Work to complete :: Reproduce, exactly and in full, the lines from the one with "affiliated with Valve" through the one with "Article suivant" in the data below; drop pictures.

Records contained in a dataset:
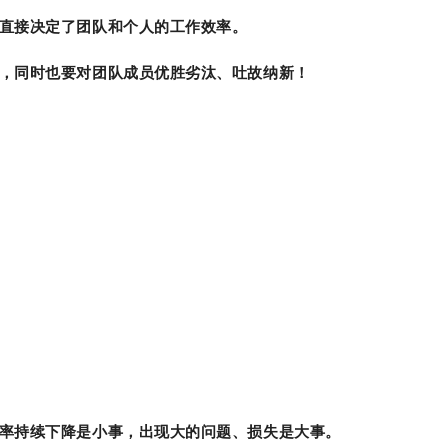
直接决定了团队和个人的工作效率。
，同时也要对团队成员优胜劣汰、吐故纳新！
率持续下降是小事，出现大的问题、损失是大事。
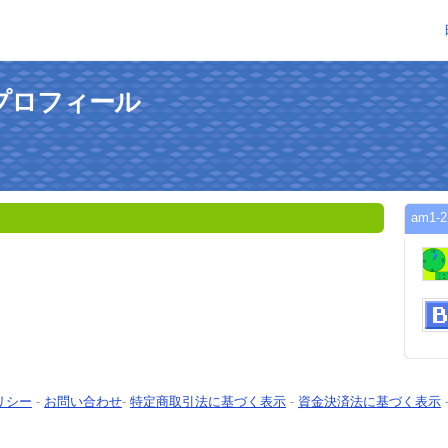
のプロフィール
am1
リシー
-
お問い合わせ
-
特定商取引法に基づく表示
-
資金決済法に基づく表示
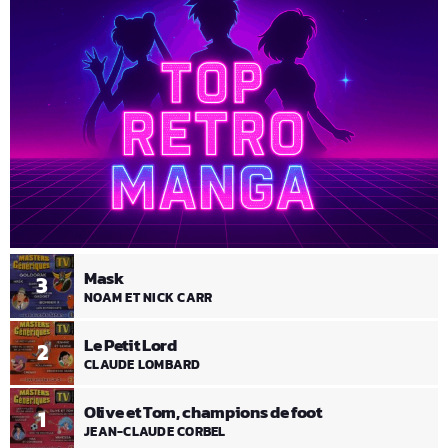
Mask
3
NOAM ET NICK CARR
Le Petit Lord
2
CLAUDE LOMBARD
Olive et Tom, champions de foot
1
JEAN-CLAUDE CORBEL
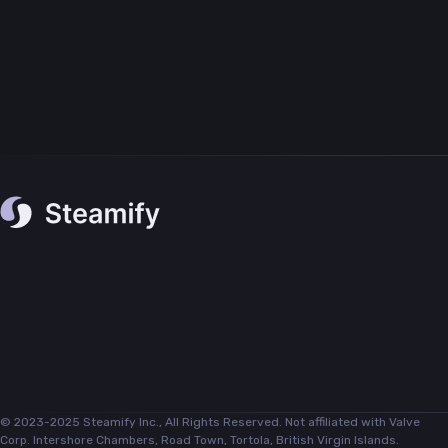
© 2023-2025 Steamify Inc., All Rights Reserved. Not affiliated with Valve
Corp. Intershore Chambers, Road Town, Tortola, British Virgin Islands.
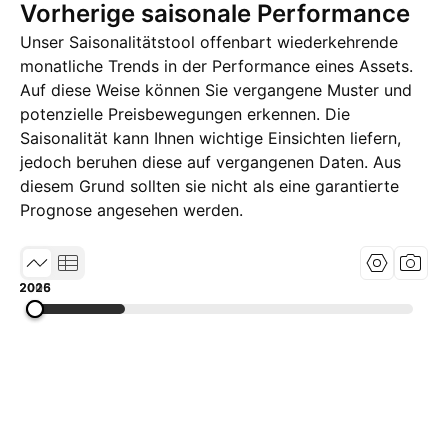
Vorherige saisonale Performance
Unser Saisonalitätstool offenbart wiederkehrende
monatliche Trends in der Performance eines Assets.
Auf diese Weise können Sie vergangene Muster und
potenzielle Preisbewegungen erkennen. Die
Saisonalität kann Ihnen wichtige Einsichten liefern,
jedoch beruhen diese auf vergangenen Daten. Aus
diesem Grund sollten sie nicht als eine garantierte
Prognose angesehen werden.
2005
2015
2026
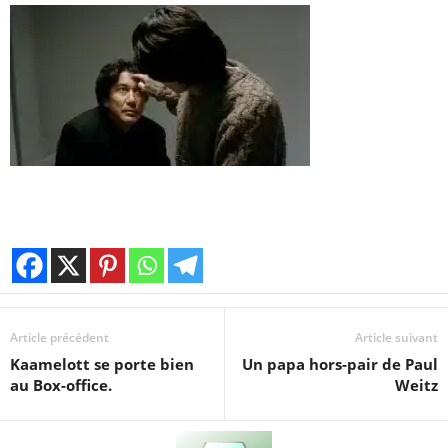
Article précédent
Article suivant
Kaamelott se porte bien
Un papa hors-pair de Paul
au Box-office.
Weitz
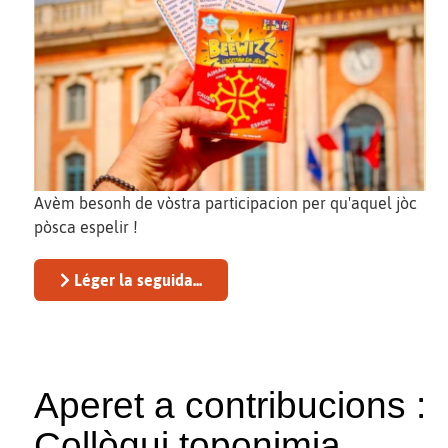
Avèm besonh de vòstra participacion per qu'aquel jòc
pòsca espelir !
Léger la seguida...
Aperet a contribucions :
Collòqui toponimia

Your solution ::
© 2023-2025 Steamify Inc., All Rights Reserved. Not affiliated with Valve
Corp. Intershore Chambers, Road Town, Tortola, British Virgin Islands.
Vorherige saisonale Performance
Unser Saisonalitätstool offenbart wiederkehrende
monatliche Trends in der Performance eines Assets.
Auf diese Weise können Sie vergangene Muster und
potenzielle Preisbewegungen erkennen. Die
Saisonalität kann Ihnen wichtige Einsichten liefern,
jedoch beruhen diese auf vergangenen Daten. Aus
diesem Grund sollten sie nicht als eine garantierte
Prognose angesehen werden.
2005
2015
2026
Article précédent
Article suivant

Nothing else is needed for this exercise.